Kendall rooftop garden to be razed for redesign, but its plants are getting out alive, with residents
Kendall Square’s rooftop garden is getting redone as part of a larger project at 325 Main St., but the garden’s plants won’t suffer – many are being taken away Thursday by residents to be cared for at home, according to the Cambridge Redevelopment Authority.
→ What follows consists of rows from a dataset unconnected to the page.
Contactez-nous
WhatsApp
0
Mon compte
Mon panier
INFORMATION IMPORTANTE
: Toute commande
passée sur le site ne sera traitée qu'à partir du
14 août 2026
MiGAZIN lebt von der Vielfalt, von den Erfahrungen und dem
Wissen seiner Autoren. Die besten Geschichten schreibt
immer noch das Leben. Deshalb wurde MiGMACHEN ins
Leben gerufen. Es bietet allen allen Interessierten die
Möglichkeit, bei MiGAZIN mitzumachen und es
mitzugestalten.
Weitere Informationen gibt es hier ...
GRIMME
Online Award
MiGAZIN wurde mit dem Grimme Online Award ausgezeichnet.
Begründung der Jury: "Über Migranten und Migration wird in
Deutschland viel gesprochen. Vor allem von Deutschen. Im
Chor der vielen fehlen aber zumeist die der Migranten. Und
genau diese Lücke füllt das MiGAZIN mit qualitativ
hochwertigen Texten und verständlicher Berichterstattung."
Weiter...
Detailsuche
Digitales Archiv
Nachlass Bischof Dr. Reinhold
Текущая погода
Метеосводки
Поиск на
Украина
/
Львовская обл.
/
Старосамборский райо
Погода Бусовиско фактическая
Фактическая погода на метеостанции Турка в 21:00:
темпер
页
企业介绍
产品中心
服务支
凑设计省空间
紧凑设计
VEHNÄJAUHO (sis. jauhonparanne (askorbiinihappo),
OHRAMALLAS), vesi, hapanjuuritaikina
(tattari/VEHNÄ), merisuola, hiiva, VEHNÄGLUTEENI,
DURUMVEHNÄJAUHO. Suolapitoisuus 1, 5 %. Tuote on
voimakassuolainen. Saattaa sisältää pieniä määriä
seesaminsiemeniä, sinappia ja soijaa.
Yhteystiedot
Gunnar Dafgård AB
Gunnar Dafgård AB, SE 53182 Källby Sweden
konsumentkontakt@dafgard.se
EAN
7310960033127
The Roof Garden Plant Giveaway takes place from 1 to 6 p.m. Thursday at the garden, with 15-minute slots assigned to let people get in and out with their greenery safe from coronavirus infection. The slots filled up fast and were gone by Wednesday afternoon, despite being announced less than 24 hours earlier. “I know this is a bit last-minute, but [developer Boston Properties] received their demo permit yesterday,” said Alexandra Levering, a CRA project manager, in a Tuesday email. The developer is “planning to start construction early next week, so we have to act fast.”
The garden has long been considered Kendall Square’s hidden gem, even after it was cut down in size in 2013 to make way for a structure connecting two Boston Properties buildings, giving employees of their tenant, Google, room to roam (and some private garden space for an Ames Street residential building).
The future garden is designed to be less hidden, with a new public staircase and elevator connecting to Kendall Plaza, as well as a second-level public terrace atop the MBTA headhouse.
A video by landscape architect Lemon Brooke shows a significant amount of paved area in the space being redesigned. There are tables – for sitting and eating as well as for table tennis – in a few sections and in different configurations and styles, from one that could seat many people in rows facing each other to round tables that seat four. In one area, swings and bench-style seating are placed around a gas fire table, one of two fire features to be installed. There’s a wall for projected movies, a community kitchen, and spaces envisioned for games: a court for badminton or volleyball, and a separate area for lawn games such as cornhole.
The rooftop garden has been through a few versions. A presentation by Lemon Brooke shows an avant garde area from 1981 that couldn’t look more 1980s and less pleasant to spend time in.
Landscape architect Richard Kattman said he was brought on in 2000 to modernize an inaccessible existing garden in a complex then owned by General Electric Capital. His much-praised design had a grand opening Sept. 18, 2001, and its 43,689 square feet lasted until August 2012.
That’s because in March 2012, the City Council agreed to give away 42 percent of the space to Boston Properties for its Google connector and Ames Street buildings. That cut the garden to 25,340 square feet.
The rooftop garden closed in April in anticipation of its new design. It is expected to reopen in the summer of 2022.
The strip between the two buildings is Google’s private playground, not Proto’s. One of the multitude of lies Boston Properties told in the course of getting permission to build Google’s two-story, 25,000 square foot building on top of the garden was that there had to be 50′ between the two buildings (Google and Proto), so they had to move Google’s building over and obliterate even more of the garden. However, when the Proto plans were rolled out, there was only 25′ because they were using half of it for the apartment building itself instead of an amenity for the apartment residents.
Now practically everything that’s left will be shaded out by Google’s new building. The landscape architect, who should be drummed out of the profession for even saying this, told us that getting rid of the sunlight would improve the comfort of the garden for people using it. They’re putting astroturf in there because there won’t be enough sun for grass to grow, so why not pave more of it? Yes, there are ways to make shade gardens pleasant places to be, but that’s not the point. The company that increasingly devotes itself to the evil it used to decry wanted more space, and they did not care that they were destroying what had been a prized public oasis, nor did their landlord, which sees only dollar signs and not the beautiful thing that used to be there.
I’m glad the Redevelopment Authority put together this plant giveaway. I know it’s made a lot of people happy. I fear it’s the last public benefit we’ll see from that spot ever again. People fought for years to get that garden and then for years more to get Boston Properties to unlock the doors so people could use it. Oh, well, neither the City of Cambridge nor Boston Properties could care less about that.